__YOUR OBJECTIVE__:
In the SPECweb99 excerpt below, what are the threads or processes that generate the benchmark workload against the server called?

2.1.3 System Under Test (SUT)

On those systems that do not dynamically allocate TIME_WAIT table entries, the appropriate system parameter should be configured to at least 1.05 * TIME_WAIT * 3.28 * Requested_Connections to ensure they can maintain all the connections in TIME_WAIT state. (See the benchmark white paper for derivation of this formula.) SPEC expects that the protocol standards relating to TIME_WAIT will be clarified in time, and that future releases of SPECweb99 will require strict conformance with those standards.

2.2 Measurement

2.2.1 Load Generation

The SPECweb99 and SPECweb99_SSL metrics represent the actual number of simultaneous connections that a server can support. In the benchmark, a number of simultaneous connections are requested. For each simultaneous connection requested during an iteration, a thread or process is started to generate the benchmark workload against the server. These threads or processes are referred to as load generators and are used to make HTTP requests (or HTTPS requests in the case of SPECweb99_SSL) to the SUT according to the predefined workload. The load generators run on one or more client systems.

A simultaneous connection is considered conforming to the required bit rate if its aggregate bit rate is more than 320,000 bits/second, or 40,000 bytes/second. If a simultaneous connection does not conform to this minimum bit rate, or its aggregate bit rate falls below 320,000 bits/second, it is not counted in the metric.

Also, no result is considered valid whose "Actual Mix" versus "Target Mix" percentages differs by more than 10% of the "Target Mix" for any workload class. E.g., if the target mix percent is 0.35 then valid actual mix percentages are 0.35 +/- 0.035.

In addition, the URL retrievals (or operations) performed must also meet the following quality criteria:

2.2.2 Fileset

The particular files referenced shall be determined by the workload generation in the benchmark itself.

The size of the fileset generated on the SUT by the benchmark is established as a function of number of requested connections. This provides a more realistic web server load since more files are being manipulated on the server as the load is increased. This reflects typical web server use in real-world environments.

The benchmark suite provides tools for the creation of the file set to be used. It is the responsibility of the benchmarker to ensure that these files are placed on the SUT so that they can be accessed properly by the benchmark. These files, and only these files shall be used as the target file set. The benchmark performs internal validations to verify the expected results. No modification or bypassing of this validation is allowed.

__PROVIDED MATERIAL__:
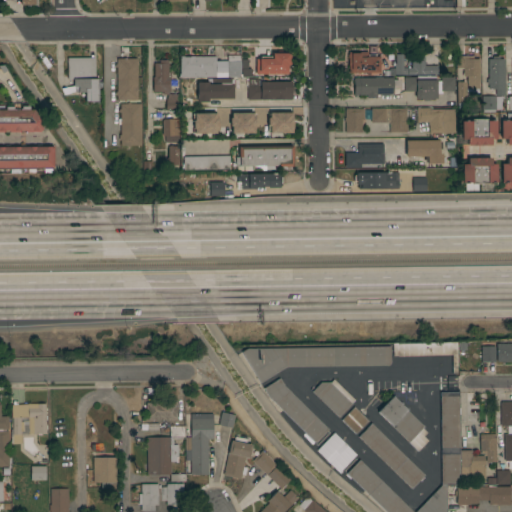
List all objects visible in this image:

__SOLUTION FOR THIS TASK__:
They are called load generators.